No caso em voga, parece nitidamente que outros Poderes do municiípio, querem engaladamente interferir na vontade do eleitor, que está demonstrando seu desejo de construir um futuro melhor para as camadas sociais mais carentes, para o produtor ávido de boas condições para o plantio do alimento para a mesa do trabalhador rural, para suprir os anseios do empresário em promover empregos e divisas para os portuenses. A interferência num processo eleitoral sem a necessária razão é um contracenso e uma falta de respeito aos que interessam diretamente na ascenção daquele que será o escolhido para dirigir todo esse mundo de valores inquestionáveis. Quem viver, verá! (Hércules Dias)

Entenda o caso
 "O ex-prefeito de Porto Nacional Otoniel Andrade e três pessoas beneficiadas pela prática de nepotismo durante sua gestão foram condenados em ação civil pública proposta pelo Ministério Público do Tocantins (MPTO).

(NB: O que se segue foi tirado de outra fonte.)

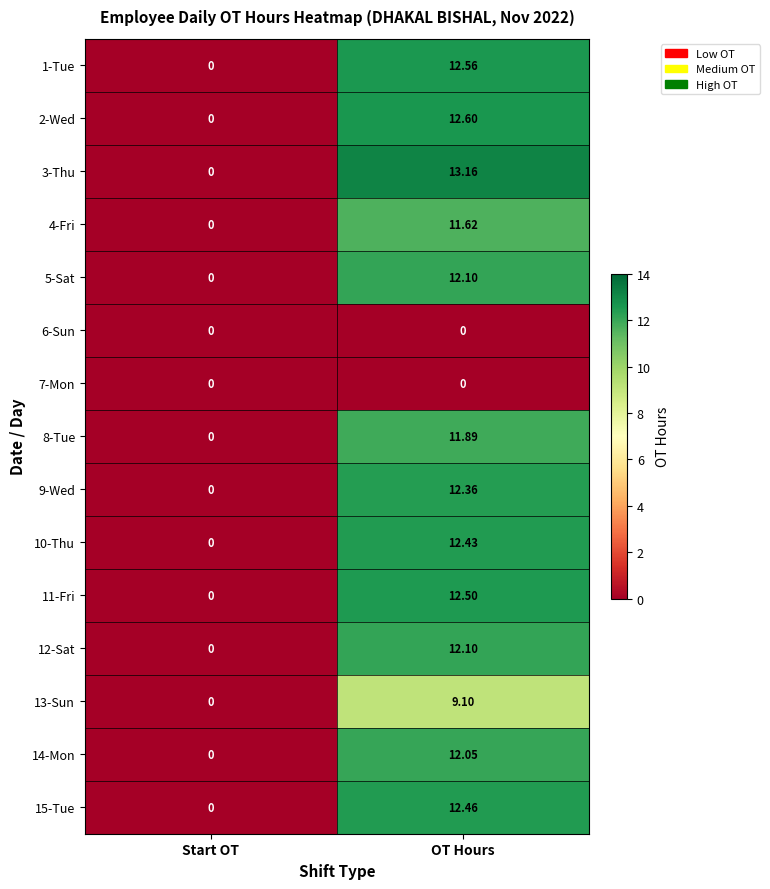

How many series are shown in this chart?

15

A ação do MPTO relata que foram nomeados pela administração municipal Marcélio Bezerra Maya para o cargo de secretário de Habitação e Meio Ambiente; e seu filho, João Paulo Essado Maya, como coordenador na mesma secretaria.

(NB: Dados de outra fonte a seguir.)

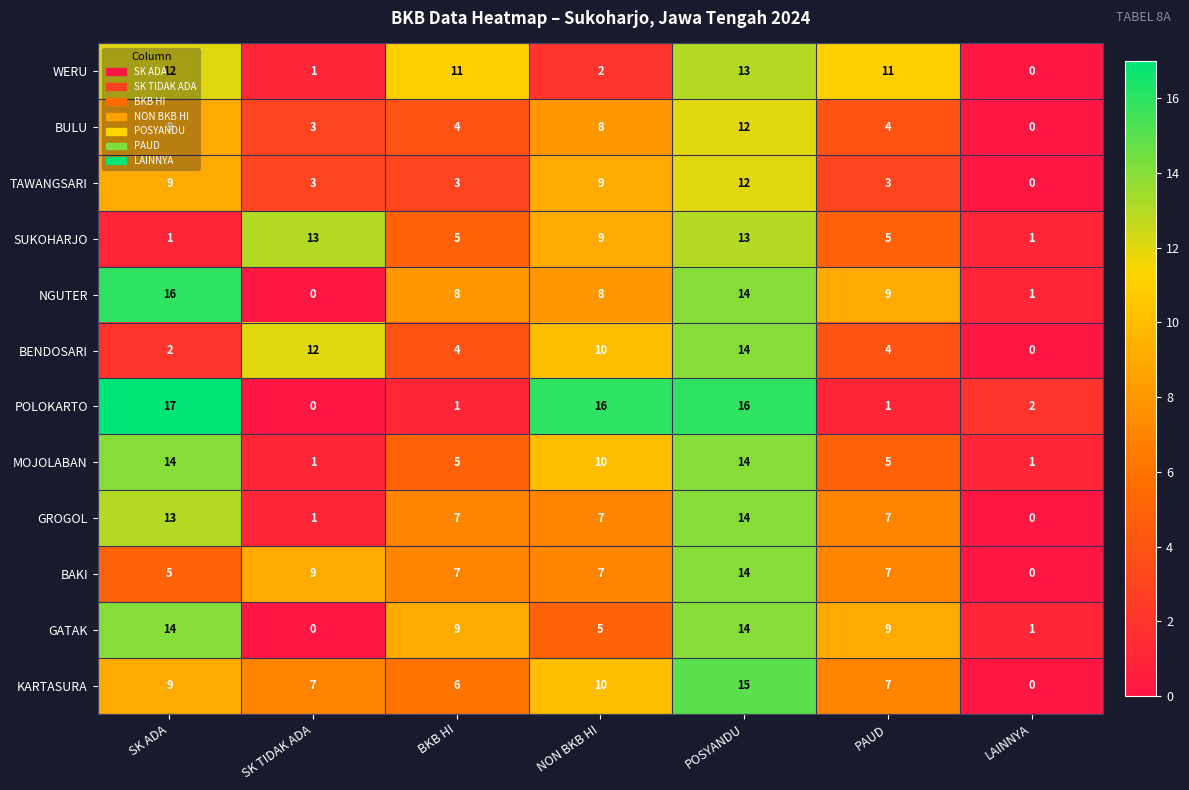

Which series has the widest spread of values?

POLOKARTO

O terceiro caso se refere à nomeação da sobrinha do prefeito, Patrícia Pereira Andrade Alencar, para cargo de diretora na Secretaria de Saúde.
Os réus terão os direitos políticos suspensos por cinco anos, ficarão impedidos de contratar com o poder público e de receber benefícios fiscais e de crédito pelo mesmo período, bem como terão que pagar multa equivalente a quatro vezes o valor da remuneração que recebiam.
A alegação do Ministério Público, reconhecida pela Justiça, é de que as nomeações contrariaram a Súmula Vinculante nº 13 do Supremo Tribunal Federal, que veda a nomeação de cônjuge, companheiro ou parente da autoridade nomeante e de servidor que já exerça cargo em comissão, cargo de confiança ou que possua função gratificada.
A Ação Civil Pública por ato de improbidade administrativa foi proposta pelo promotor de Justiça Vinícius de Oliveira e Silva. A sentença condenatória foi expedida pelo juiz Adriano Gomes de Melo Oliveira no dia 10 de setembro. Ainda cabe recurso da decisão".